Position of a Point Relative to a Circle

The point $$P\left( {{x_1},{y_1}} \right)$$ lies outside, on or inside the circle $${x^2} + {y^2} + 2gx + 2fy + c = 0$$ according to $${x_1}^2 + {y_1}^2 + 2g{x_1} + 2f{y_1} + c > 0$$, $${x_1}^2 + {y_1}^2 + 2g{x_1} + 2f{y_1} + c = 0$$ and $${x_1}^2 + {y_1}^2 + 2g{x_1} + 2f{y_1} + c < 0$$ respectively.

The given equation of circle is

\[{x^2} + {y^2} + 2gx + 2fy + c = 0\,\,\,{\text{ – – – }}\left( {\text{i}} \right)\]

The center of the circle (i) is $$C\left( { – g, – f} \right)$$ and its radius is $$r = \sqrt {{g^2} + {f^2} – c} \,\,\,{\text{ – – – }}\left( {{\text{ii}}} \right)$$

In the given diagram, three different positions of the point $$P\left( {{x_1},{y_1}} \right)$$ are shown. It is clear from the diagram that if the point $$P$$ lies outside the circle, then its distance from the center must be greater than its radius, i.e. $$\left| {CP} \right| > r$$. Similarly, the point $$P$$ lies on the circle, so its distance from the center must be equal to the radius of the circle i.e. $$\left| {CP} \right| = r$$ and $$P$$ lies inside the circle, so its distance from the center must be less than its radius i.e. $$\left| {CP} \right| < r$$. Combining these three situations, we note that point $$P$$ lies outside, on or inside the circle according to

\[\left| {CP} \right|\frac{ > }{ < }r\,\,\,\,{\text{ – – – }}\left( {{\text{iii}}} \right)\]

Now

\[\left| {CP} \right| = \sqrt {{{\left( {{x_1} – \left( { – g} \right)} \right)}^2} + {{\left( {y – \left( { – f} \right)} \right)}^2}} = \sqrt {{{\left( {{x_1} + g} \right)}^2} + {{\left( {{y_1} + f} \right)}^2}} \,\,\,\,{\text{ – – – }}\left( {{\text{iv}}} \right)\]

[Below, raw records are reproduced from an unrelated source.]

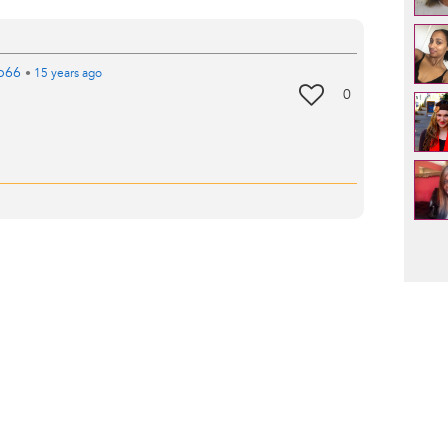
b66
•
15 years
ago
0
Pag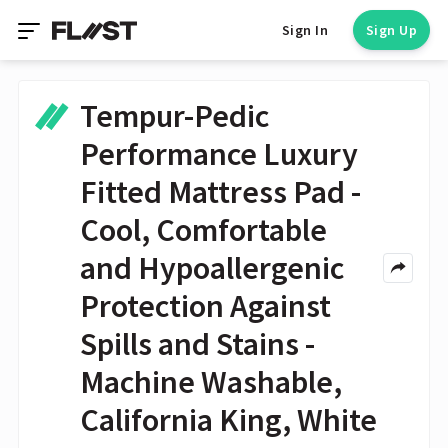
Sign In
Sign Up
Tempur-Pedic
Performance Luxury
Fitted Mattress Pad -
Cool, Comfortable
and Hypoallergenic
Protection Against
Spills and Stains -
Machine Washable,
California King, White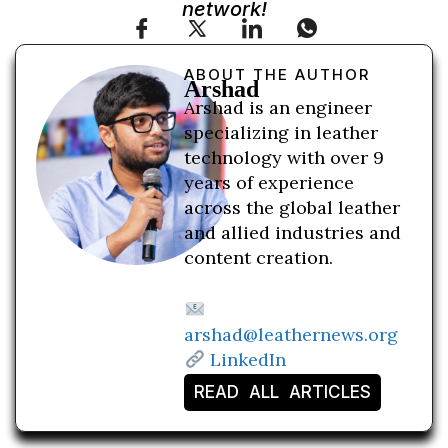
network!
ABOUT THE AUTHOR
Arshad
Arshad is an engineer
specializing in leather
technology with over 9
years of experience
across the global leather
and allied industries and
content creation.
arshad@leathernews.org
LinkedIn
READ ALL ARTICLES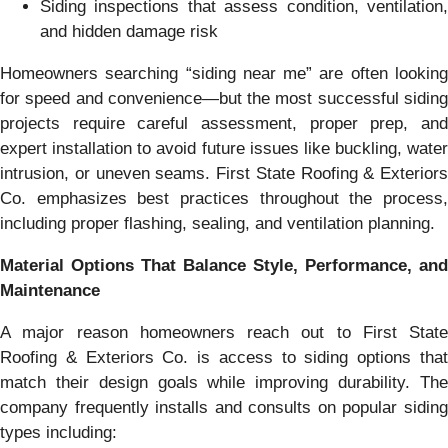
Siding inspections that assess condition, ventilation,
and hidden damage risk
Homeowners searching “siding near me” are often looking
for speed and convenience—but the most successful siding
projects require careful assessment, proper prep, and
expert installation to avoid future issues like buckling, water
intrusion, or uneven seams. First State Roofing & Exteriors
Co. emphasizes best practices throughout the process,
including proper flashing, sealing, and ventilation planning.
Material Options That Balance Style, Performance, and
Maintenance
A major reason homeowners reach out to First State
Roofing & Exteriors Co. is access to siding options that
match their design goals while improving durability. The
company frequently installs and consults on popular siding
types including:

Using the values of $$r$$ and $$\left| {CP} \right|$$ from (ii) from (iv) in (iii), we have

\[\begin{gathered} \sqrt {{{\left( {{x_1} + g} \right)}^2} + {{\left( {{y_1} + f} \right)}^2}} \frac{ > }{ < }\sqrt {{g^2} + {f^2} – c} \\ \Rightarrow {\left( {{x_1} + g} \right)^2} + {\left( {{y_1} + f} \right)^2}\frac{ > }{ < }{g^2} + {f^2} – c \\ \Rightarrow {x_1}^2 + 2g{x_1} + {g^2} + {y_1}^2 + 2f{y_1} + {f^2}\frac{ > }{ < }{g^2} + {f^2} – c \\ \Rightarrow {x_1}^2 + {y_1}^2 + 2g{x_1} + 2f{y_1} + c\frac{ > }{ < }0 \\ \end{gathered} \]

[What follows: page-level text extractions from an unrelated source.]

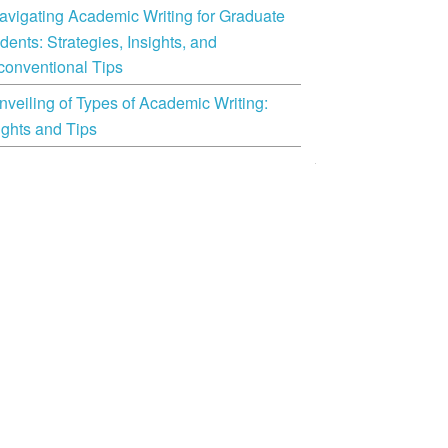
avigating Academic Writing for Graduate
dents: Strategies, Insights, and
onventional Tips
nveiling of Types of Academic Writing:
ights and Tips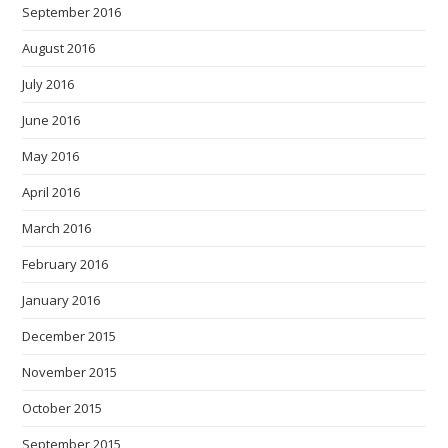
September 2016
August 2016
July 2016
June 2016
May 2016
April 2016
March 2016
February 2016
January 2016
December 2015
November 2015
October 2015
September 2015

NOTE: In fact, using the formula above to check the position of a point $$P\left( {{x_1},{y_1}} \right)$$ relative to a circle, we put the coordinates of the point in the equation of the circle.
(i) If the result is positive, then the point lies outside the circle.
(ii) If the result is zero, then the point lies on the circle.
(iii) If the result is negative, then the point lies inside the circle.